There is of course the whole debate of nature vs. nurture. How much of what we learn and know is based on what we are taught, and how much is based on what is innate in us. I feel a lot of Poe's using the same theme stems from mostly nurture...losing his mother and then Virginia. But of course, I feel that he grew up with darker tendencies already innate in him...a more artistic sort of make-up, and this too also helped him to create variations on the theme. It is said, 'Writers write what they know,' and speaking from experience, it is hard to write what you don't know.

andersonmr3 said...

I agree with kimberly, I am also enjoying this story. Though it is really the preface that I was interested in. It brings up MANY questions for me. Such as the notion of "truth", the problems with publication,problems with print and printed truth, problems with historical narratives/accounts, notions of authurship and ownership. Im not sure what to do with it but id be itnerested to know what other people thought.

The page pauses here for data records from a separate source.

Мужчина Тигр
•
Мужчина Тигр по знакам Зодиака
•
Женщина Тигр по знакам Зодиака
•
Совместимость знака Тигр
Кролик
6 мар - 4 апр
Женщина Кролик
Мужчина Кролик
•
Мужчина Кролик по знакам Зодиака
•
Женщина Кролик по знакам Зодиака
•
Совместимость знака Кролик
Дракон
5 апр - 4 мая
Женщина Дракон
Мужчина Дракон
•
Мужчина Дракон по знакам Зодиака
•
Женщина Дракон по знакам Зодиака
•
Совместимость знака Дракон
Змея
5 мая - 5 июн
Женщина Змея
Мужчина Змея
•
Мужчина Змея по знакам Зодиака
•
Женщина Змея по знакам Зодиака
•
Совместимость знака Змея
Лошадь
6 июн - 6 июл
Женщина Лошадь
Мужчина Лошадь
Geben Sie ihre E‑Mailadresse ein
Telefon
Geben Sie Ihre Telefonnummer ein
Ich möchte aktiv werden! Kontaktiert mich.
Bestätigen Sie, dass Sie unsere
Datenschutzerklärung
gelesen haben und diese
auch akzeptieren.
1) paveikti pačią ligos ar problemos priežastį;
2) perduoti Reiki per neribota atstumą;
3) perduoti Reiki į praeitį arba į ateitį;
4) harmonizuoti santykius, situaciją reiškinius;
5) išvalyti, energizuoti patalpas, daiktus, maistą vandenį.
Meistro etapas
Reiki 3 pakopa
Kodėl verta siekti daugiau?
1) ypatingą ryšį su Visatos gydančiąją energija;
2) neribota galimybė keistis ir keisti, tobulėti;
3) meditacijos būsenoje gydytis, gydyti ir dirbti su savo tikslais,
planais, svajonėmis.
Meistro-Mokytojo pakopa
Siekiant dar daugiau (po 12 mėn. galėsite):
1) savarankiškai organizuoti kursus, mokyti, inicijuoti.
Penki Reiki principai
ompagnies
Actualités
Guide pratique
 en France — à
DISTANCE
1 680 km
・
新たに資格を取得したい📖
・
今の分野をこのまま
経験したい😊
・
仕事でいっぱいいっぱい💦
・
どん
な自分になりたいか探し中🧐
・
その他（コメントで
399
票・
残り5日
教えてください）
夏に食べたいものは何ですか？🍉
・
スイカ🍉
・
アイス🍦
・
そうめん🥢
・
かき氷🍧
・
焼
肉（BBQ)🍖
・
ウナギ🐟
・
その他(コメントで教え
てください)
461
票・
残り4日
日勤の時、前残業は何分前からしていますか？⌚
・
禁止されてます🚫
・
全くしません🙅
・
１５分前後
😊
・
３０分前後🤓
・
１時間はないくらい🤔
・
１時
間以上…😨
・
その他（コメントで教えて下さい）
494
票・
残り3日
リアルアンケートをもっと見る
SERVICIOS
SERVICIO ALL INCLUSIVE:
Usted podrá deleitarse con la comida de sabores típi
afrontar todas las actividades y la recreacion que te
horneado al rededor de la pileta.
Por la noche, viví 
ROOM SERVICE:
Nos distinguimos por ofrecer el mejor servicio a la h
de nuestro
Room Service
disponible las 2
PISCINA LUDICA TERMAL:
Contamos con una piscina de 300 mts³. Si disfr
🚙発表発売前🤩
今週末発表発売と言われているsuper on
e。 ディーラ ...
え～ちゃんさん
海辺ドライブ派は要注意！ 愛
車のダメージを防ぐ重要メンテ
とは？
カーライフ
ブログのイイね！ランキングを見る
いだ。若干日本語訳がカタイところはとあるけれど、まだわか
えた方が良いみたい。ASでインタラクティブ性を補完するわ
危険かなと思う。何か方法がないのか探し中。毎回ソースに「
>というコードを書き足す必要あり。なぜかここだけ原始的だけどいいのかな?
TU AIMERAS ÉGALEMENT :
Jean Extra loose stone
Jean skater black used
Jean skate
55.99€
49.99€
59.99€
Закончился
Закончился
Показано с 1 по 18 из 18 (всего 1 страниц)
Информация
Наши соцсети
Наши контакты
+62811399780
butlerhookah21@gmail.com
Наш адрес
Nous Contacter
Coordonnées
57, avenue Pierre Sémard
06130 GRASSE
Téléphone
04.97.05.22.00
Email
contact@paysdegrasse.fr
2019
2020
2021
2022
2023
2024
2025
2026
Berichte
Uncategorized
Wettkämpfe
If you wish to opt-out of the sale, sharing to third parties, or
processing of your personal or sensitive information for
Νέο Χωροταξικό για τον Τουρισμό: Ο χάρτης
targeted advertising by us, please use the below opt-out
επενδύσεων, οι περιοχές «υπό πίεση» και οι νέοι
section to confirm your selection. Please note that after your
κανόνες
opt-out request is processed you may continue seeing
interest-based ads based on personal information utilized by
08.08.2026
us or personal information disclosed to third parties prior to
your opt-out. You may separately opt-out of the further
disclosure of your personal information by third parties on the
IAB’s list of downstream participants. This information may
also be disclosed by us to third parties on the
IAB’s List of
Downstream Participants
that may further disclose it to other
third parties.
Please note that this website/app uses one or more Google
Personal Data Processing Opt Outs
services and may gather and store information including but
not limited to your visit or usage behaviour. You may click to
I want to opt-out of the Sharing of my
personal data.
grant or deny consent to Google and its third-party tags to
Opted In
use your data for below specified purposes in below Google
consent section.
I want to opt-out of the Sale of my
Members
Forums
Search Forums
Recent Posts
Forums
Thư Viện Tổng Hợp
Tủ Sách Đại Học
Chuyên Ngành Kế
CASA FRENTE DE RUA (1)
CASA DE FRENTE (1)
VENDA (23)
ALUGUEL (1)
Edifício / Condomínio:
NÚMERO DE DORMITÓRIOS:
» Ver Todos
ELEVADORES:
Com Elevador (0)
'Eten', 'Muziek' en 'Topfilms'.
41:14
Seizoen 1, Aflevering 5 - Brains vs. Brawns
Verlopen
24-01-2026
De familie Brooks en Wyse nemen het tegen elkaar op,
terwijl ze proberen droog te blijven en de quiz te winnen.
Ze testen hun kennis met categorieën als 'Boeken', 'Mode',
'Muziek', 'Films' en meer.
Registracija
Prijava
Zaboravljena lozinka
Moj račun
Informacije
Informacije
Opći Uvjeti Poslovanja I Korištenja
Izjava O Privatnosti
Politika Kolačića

As for your post Audrey, I can't say that I see how this is about male initiation rites, and I definitely didn't catch any of the homo-erotisism that you had mentioned either. Though Poe does use some language that could be sexually explicate I just didn't get that feeling throughout the narrative. Rather, I felt that Poe was simply using lofty language for expression.

andersonmr3 said...

I agree with kimberly, I am also enjoying this story. Though it is really the preface that I was interested in. It brings up MANY questions for me. Such as the notion of "truth", the problems with publication,problems with print and printed truth, problems with historical narratives/accounts, notions of authurship and ownership. Im not sure what to do with it but id be itnerested to know what other people thought.

As for your post Audrey, I can't say that I see how this is about male initiation rites, and I definitely didn't catch any of the homo-erotisism that you had mentioned either. Though Poe does use some language that could be sexually explicate I just didn't get that feeling throughout the narrative. Rather, I felt that Poe was simply using lofty language for expression.